I would join with the other reviewers here in recognizing this work as a tour de force in the field of authentic, regional French cooking. I have owned the earlier edition for a number of years and have used it to produce successful, one-of-a-kind results. I would also echo the comments of others in warning prospective purchasers not to expect any simple, quick, or uninvolved recipes in this book. Many main courses require several steps of preparation spread over more than one day. It is also true that many of the recipes still call for ingredients that are hardly on the shelves of the average (or even above average) pantry (e.g., ventreche, piment d'Espelette, rendered duck or goose fat, etc.). Having said all that, there are some wonderful recipes here. However, the changes worked into this new edition sometimes leave me baffled. To take one example, both the old and new editions include a recipe for duck "ham," an air-cured preparation that, when it works, produces a prosciutto-like result. The substantive difference between the old and new versions of this recipe call for the cook to "shave off the duck skin [from the duck breast that is used to make the ham] leaving the fat underneath intact." This really calls for an illustration or at least some additional explanation, in my opinion, because the skin and subcutaneous fat on the duck breast I examined after reading this instrucion are, as I expected would be the case, as one. Note that in the earlier version of this recipe, the skin was left intact.

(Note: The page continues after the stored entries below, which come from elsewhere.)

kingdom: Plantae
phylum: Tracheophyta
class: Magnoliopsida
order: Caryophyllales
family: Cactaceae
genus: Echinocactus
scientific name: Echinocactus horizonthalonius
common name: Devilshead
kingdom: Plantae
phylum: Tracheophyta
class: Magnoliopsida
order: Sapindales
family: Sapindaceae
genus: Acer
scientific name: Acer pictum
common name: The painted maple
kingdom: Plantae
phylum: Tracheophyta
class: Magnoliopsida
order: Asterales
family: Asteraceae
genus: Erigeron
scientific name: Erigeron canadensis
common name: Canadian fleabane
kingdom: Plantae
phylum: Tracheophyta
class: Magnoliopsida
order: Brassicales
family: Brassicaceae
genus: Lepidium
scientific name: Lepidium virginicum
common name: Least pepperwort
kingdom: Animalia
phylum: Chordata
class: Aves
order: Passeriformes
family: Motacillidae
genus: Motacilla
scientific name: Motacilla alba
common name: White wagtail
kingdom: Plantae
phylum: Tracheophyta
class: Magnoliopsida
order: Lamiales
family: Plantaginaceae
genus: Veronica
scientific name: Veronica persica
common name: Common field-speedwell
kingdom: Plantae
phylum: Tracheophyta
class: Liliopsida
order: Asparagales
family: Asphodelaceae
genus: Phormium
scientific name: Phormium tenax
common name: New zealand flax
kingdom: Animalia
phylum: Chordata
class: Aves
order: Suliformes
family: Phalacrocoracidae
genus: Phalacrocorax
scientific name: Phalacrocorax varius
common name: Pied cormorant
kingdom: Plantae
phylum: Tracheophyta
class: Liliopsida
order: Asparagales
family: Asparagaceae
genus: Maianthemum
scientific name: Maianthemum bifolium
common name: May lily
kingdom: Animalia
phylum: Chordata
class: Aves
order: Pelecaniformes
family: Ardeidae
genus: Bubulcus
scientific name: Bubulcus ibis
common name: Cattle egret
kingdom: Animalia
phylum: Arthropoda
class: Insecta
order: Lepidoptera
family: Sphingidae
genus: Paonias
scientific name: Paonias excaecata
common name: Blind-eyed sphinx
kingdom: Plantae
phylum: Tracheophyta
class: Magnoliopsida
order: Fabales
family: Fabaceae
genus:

I've found a few more such amendments to recipes that didn't seem to make things any clearer (not to mention easier), and while I cannot say that there aren't any recipes that have been improved by revision, they haven't jumped out at me yet. A few of the new recipes look interesting, but they rise to the same level of challenge as all of the other recipes in this collection always have. Still, for those willing to invest a great deal of time and attention in the preparation of authentic Southwestern French cuisine, this is THE text in English.
Editorial Review:
Greeted upon its publication in 1983 as one of the truly great works of culinary art, Paula Wolfert's The Cooking of South-West France is an exploration of the gastronomic delights of one of France's most extraordinary regions. While its cuisine makes use of sophisticated ingredients like foie gras, truffles, and Armagnac, it is, at heart, rustic, abounding in such deeply flavorful dishes as cassoulets and the delicious preserved meats and poultry known as confits. In her five years of research Wolfert has collected and refined over 150 recipes from both local home cooks and some of France's greatest chefs, and has produced a book anyone who is serious about food will want to own.